A intuição geométrica e a capacidade de reconhecer formas abstratas não são uma exclusividade da espécie humana, mas um traço cognitivo compartilhado com outros primatas. Segundo um estudo publicado nesta semana no periódico PNAS, macacos e humanos usam mecanismos mentais semelhantes para processar e categorizar figuras geométricas.
Os pesquisadores analisaram o comportamento de macacos, crianças em idade pré-escolar e adultos em testes de correspondência visual para mapear a forma como cada grupo reconhece padrões no espaço. Os dados revelaram que o cérebro dos primatas não humanos também combina representações visuais de alto nível com propriedades simbólicas abstratas.
Como a rotação de objetos revelou a evolução do raciocínio
Até então, a hipótese da singularidade simbólica sustentava que apenas os seres humanos possuíam a capacidade de codificar relações geométricas por meio de regras discretas, como a identificação de simetria, lados paralelos e ângulos retos. Supunha-se que os animais dependiam unicamente de traços perceptivos contínuos e semelhanças visuais superficiais para distinguir figuras no ambiente.

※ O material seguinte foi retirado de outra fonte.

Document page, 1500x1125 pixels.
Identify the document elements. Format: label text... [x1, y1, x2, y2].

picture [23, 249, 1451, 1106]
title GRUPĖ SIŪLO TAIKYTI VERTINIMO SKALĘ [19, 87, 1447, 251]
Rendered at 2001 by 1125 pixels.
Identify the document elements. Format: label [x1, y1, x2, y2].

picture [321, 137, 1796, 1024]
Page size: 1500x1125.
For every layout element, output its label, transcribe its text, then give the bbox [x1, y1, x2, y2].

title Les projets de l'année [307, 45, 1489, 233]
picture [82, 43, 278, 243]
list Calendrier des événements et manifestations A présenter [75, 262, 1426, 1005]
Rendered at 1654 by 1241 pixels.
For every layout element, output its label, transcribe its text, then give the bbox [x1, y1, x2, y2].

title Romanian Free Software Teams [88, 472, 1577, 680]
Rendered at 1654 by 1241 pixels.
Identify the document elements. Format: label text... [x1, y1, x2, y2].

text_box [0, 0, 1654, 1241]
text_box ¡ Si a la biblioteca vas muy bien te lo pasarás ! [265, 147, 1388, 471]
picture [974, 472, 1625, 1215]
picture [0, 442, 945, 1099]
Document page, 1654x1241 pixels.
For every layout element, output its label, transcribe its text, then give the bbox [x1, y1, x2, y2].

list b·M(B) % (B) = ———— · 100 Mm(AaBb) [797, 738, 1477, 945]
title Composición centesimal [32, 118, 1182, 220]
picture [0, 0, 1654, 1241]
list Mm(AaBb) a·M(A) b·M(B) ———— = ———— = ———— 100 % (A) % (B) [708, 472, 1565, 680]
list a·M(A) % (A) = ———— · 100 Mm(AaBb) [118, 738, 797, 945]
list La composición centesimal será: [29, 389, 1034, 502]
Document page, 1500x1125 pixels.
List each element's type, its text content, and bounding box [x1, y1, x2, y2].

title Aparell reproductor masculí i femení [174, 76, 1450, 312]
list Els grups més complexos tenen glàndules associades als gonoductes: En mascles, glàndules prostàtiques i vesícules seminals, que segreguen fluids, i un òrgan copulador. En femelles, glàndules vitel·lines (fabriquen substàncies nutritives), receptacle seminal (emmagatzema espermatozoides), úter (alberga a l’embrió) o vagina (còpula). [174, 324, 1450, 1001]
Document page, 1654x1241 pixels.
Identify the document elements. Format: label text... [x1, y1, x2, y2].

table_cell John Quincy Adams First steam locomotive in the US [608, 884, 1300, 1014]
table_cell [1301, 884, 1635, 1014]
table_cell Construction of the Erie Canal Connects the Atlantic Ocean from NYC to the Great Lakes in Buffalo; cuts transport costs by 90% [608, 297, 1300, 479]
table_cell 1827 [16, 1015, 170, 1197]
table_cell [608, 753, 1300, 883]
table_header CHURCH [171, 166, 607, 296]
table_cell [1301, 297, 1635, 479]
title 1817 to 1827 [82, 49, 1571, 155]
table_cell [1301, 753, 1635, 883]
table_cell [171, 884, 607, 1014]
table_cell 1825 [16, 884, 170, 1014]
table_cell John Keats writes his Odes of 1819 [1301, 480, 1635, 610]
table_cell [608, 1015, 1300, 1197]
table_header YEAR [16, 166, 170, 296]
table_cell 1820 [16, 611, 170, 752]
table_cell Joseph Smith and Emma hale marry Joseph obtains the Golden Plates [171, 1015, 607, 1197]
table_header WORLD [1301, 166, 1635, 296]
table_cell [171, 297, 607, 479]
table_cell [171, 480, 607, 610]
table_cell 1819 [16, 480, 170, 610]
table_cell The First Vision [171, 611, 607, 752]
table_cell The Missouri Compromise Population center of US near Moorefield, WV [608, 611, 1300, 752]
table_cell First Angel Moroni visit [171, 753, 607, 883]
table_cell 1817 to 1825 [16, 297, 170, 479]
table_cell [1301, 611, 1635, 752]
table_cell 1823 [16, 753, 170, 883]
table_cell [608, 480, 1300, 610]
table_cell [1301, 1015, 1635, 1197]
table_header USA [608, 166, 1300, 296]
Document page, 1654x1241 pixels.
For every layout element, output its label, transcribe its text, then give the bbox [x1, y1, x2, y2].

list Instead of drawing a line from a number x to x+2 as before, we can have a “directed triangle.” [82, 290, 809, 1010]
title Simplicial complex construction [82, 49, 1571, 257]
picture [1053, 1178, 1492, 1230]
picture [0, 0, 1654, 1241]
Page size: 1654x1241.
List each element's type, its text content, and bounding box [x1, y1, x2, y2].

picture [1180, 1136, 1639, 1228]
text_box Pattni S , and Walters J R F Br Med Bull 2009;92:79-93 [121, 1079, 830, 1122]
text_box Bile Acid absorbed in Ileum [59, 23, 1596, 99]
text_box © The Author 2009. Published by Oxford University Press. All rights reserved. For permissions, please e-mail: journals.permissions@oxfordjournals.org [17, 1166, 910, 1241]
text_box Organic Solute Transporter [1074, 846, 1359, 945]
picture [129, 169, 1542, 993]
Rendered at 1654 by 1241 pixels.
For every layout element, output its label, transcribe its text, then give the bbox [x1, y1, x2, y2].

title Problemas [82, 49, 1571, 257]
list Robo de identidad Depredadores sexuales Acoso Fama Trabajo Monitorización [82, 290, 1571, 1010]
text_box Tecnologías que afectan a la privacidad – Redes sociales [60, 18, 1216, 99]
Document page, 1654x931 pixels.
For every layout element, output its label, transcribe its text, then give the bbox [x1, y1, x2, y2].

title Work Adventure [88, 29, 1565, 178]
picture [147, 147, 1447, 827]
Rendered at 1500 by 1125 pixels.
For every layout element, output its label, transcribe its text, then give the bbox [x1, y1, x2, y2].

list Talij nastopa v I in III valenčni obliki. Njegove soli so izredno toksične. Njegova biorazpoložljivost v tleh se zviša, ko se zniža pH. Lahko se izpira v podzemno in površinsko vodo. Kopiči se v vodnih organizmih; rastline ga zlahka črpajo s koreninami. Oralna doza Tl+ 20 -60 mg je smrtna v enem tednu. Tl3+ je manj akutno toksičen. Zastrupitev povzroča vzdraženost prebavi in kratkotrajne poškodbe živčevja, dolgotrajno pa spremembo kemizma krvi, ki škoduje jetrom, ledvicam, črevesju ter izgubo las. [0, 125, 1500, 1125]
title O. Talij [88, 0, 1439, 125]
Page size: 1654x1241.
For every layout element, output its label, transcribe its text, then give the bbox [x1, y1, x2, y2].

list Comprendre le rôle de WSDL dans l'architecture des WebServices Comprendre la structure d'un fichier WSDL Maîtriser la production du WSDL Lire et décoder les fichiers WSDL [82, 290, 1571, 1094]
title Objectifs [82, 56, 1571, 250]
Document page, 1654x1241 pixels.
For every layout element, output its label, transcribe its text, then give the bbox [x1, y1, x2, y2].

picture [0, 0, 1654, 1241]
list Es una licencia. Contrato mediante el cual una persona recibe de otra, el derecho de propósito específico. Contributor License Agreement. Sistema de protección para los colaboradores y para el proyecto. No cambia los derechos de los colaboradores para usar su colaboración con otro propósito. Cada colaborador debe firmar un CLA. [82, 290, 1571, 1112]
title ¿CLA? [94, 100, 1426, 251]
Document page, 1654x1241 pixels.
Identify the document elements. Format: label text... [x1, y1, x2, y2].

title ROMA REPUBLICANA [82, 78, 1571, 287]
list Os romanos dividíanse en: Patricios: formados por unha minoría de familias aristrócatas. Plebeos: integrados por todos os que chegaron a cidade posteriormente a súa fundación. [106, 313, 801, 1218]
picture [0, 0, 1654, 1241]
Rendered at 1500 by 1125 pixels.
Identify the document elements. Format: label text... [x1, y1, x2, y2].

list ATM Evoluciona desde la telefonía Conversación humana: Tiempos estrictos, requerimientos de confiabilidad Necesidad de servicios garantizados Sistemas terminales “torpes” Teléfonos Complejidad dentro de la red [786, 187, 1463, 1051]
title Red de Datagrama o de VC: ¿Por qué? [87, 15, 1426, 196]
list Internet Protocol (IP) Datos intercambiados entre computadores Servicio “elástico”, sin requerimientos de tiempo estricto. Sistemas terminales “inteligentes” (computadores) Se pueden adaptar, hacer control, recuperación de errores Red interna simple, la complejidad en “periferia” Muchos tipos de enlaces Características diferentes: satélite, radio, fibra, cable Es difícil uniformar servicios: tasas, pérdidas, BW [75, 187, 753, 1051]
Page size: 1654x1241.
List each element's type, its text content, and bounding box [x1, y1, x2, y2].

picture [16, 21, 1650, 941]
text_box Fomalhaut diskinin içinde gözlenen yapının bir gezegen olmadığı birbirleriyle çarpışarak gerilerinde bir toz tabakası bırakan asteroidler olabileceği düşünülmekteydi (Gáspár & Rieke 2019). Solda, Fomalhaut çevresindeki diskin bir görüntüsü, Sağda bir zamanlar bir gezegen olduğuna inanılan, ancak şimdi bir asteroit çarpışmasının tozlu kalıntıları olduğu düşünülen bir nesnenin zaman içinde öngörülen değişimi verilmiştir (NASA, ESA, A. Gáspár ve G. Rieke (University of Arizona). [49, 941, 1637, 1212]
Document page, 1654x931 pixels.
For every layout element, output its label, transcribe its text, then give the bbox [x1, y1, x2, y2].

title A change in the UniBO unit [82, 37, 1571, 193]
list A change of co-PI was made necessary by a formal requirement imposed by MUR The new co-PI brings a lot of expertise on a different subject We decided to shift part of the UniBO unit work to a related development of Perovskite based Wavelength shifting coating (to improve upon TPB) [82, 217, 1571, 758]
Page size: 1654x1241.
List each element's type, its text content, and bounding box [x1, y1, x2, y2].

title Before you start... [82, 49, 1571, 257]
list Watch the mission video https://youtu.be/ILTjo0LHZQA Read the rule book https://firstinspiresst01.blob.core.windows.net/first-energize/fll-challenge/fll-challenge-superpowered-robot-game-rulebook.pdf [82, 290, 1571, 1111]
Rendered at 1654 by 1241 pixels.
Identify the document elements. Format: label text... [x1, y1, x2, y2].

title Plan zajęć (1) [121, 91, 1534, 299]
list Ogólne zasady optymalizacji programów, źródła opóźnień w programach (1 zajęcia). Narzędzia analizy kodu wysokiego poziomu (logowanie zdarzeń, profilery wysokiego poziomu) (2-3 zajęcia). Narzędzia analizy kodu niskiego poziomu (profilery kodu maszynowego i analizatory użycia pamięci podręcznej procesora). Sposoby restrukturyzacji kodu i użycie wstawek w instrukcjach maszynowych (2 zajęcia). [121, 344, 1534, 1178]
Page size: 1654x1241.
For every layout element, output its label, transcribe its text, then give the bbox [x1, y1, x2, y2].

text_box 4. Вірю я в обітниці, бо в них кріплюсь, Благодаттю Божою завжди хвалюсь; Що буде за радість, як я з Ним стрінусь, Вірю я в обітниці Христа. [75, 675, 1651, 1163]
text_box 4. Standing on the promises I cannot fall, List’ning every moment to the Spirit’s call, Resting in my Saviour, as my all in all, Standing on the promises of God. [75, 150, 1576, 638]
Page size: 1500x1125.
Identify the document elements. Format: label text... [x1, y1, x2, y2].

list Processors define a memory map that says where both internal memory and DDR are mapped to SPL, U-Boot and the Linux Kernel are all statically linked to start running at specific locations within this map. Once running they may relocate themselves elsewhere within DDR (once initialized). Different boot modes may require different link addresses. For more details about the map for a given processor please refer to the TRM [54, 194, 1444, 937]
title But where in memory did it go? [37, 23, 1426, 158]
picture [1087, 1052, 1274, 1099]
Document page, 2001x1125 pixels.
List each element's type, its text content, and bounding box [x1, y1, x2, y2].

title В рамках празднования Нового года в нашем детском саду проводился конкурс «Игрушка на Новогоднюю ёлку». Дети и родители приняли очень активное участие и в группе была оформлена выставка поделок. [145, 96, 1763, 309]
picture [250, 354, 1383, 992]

Para verificar se essa divisão conceitual de fato existia, os cientistas submeteram os participantes a tarefas de pareamento visual nas quais era necessário identificar figuras geométricas sob variações de orientação. Ao avaliar as escolhas por meio de modelos estatísticos e computacionais, a equipe observou que os macacos priorizavam conceitos estruturais abstratos e não apenas detalhes perceptivos simples.

O achado central do experimento surgiu ao analisar a reação dos animais diante de figuras rotacionadas. Quando confrontados com objetos girados no espaço, os macacos demonstraram uma dependência de pistas simbólicas e estruturais ainda maior do que a exibida por crianças em idade pré-escolar diante de imagens não rotacionadas.
Os resultados indicam que a representação geométrica surge da capacidade do sistema visual de processar a invariância de rotação. Essa função cerebral permite reconhecer a estrutura fundamental de um objeto independentemente da sua posição no campo de visão, servindo como base neurológica para o surgimento da intuição geométrica nos primatas.
A descoberta contesta a ideia de um salto evolutivo exclusivo na mente humana. E indica que os conceitos geométricos fundamentais possuem raízes biológicas compartilhadas. Ao demonstrar que a abstração espacial é gradual e contínua entre as espécies, a pesquisa amplia a compreensão sobre como os mecanismos de processamento visual evoluíram no cérebro.